● **READING PASSAGE**
7Don’t listen to the listeners!
Donors often say one thing but mean another! I’ve seen the results of many an expensive focus group and donor survey. People in them often say that they don’t want charities to waste money by sending them fancy Thank You letters, or they don’t want personalised fundraising kits. Or that they’d never give money through a chugger or a call centre.
I’d take all that with a pinch of salt. People do sign up via chuggers and call centres, or else the big charities simply wouldn’t waste their money doing it.
And remember Rule #2. Despite what they may tell you, pretty much every one of your donors wants to be thanked and made to feel good about their donation. If they don’t want to get an email from you then make sure you write them a letter. All of them! Or better still, send a handwritten note or postcard.
It’s much cheaper and easier to retain an existing donor than to recruit a new one. When it comes to retention rates, most charities still lag behind your average e-commerce store. Your customer service needs to be at least competent, and preferably very personalised.
8The most popular reason for giving to a charity is ‘because someone asked me to’
I’m not telepathic, so if you want me to give you money then you need to ask me. We can sometimes be a bit too British when it comes to talking about money. ‘Sorry to trouble you, I wonder if maybe, if you’re not doing anything else right now, then perhaps you would consider making a small contribution. But don’t worry at all if you’re too busy. It’s my fault for suggesting it. Silly idea really. Sorry.‘ Now isn’t the time to be all Hugh ‘Four Weddings’ Grant.
Don’t hammer people over the head with your appeals for money too often, and remember to thank and inspire them in equal measure. But don’t be shy about asking for money, people expect a charity to do so. It won’t put many of them off, and those ones probably weren’t great donor prospects anyway. A donate button hidden apologetically at the bottom of your email newsletter isn’t going to cut it.

● **PROBLEMS TO WORK ON**
a. According to the fundraising passage, what is the most popular reason for giving to a charity?
b. Duplicate the fundraising passage from "I’d take all" up to and including "money doing it.".
Rely only on the fundraising passage.

● **RECORD EXCERPTS**
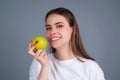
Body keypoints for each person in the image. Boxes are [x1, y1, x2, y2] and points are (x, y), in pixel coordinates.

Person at [28, 7, 105, 80]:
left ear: (74, 30)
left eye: (59, 26)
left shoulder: (90, 67)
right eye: (48, 28)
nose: (52, 32)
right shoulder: (39, 63)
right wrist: (44, 67)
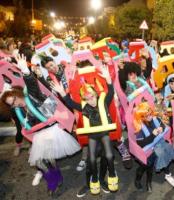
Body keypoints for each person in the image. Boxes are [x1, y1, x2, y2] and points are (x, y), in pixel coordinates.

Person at [0, 54, 81, 196]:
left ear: (17, 94)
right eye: (11, 104)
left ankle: (56, 180)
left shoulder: (32, 96)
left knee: (49, 158)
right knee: (38, 162)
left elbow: (32, 85)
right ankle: (53, 180)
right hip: (39, 134)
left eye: (14, 100)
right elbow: (26, 128)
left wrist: (26, 71)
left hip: (51, 129)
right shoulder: (19, 111)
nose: (15, 104)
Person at [52, 65, 119, 196]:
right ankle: (92, 182)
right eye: (87, 99)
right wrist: (62, 92)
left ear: (96, 94)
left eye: (92, 97)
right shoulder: (85, 106)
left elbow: (110, 91)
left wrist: (108, 79)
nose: (91, 101)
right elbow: (70, 103)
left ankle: (108, 178)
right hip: (93, 136)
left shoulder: (103, 101)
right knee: (91, 160)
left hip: (105, 134)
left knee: (109, 156)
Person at [132, 102, 174, 192]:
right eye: (146, 115)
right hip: (146, 152)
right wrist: (152, 136)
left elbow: (162, 124)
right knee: (144, 166)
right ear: (141, 117)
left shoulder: (154, 118)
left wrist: (162, 128)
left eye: (150, 114)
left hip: (157, 148)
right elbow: (140, 143)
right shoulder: (140, 127)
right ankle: (137, 180)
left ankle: (149, 182)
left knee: (151, 167)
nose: (149, 116)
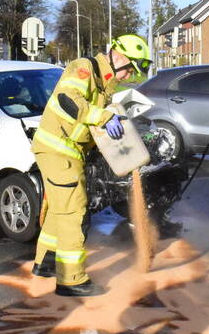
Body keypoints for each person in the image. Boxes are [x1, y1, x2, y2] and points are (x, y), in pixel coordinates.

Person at [30, 34, 152, 296]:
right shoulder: (84, 69)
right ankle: (71, 279)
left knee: (59, 208)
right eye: (129, 68)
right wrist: (103, 117)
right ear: (117, 56)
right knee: (74, 211)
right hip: (58, 149)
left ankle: (46, 262)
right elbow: (68, 100)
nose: (128, 75)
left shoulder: (103, 84)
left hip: (66, 150)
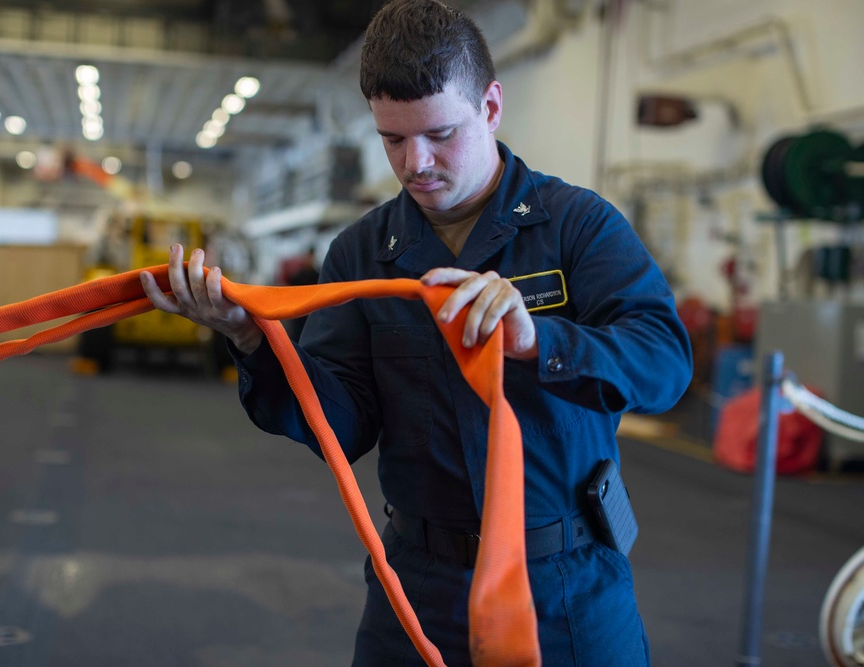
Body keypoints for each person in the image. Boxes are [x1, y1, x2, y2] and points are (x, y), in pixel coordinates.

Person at [140, 0, 692, 664]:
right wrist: (252, 338)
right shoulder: (361, 255)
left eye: (438, 133)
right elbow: (340, 426)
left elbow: (664, 364)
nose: (415, 162)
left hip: (566, 586)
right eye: (392, 139)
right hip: (419, 587)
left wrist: (538, 341)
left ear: (490, 106)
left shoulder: (578, 227)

● **SOLUTIONS TO THE EXERCISE**
a. Because someone asked them to.

b.
I’d take all that with a pinch of salt. People do sign up via chuggers and call centres, or else the big charities simply wouldn’t waste their money doing it.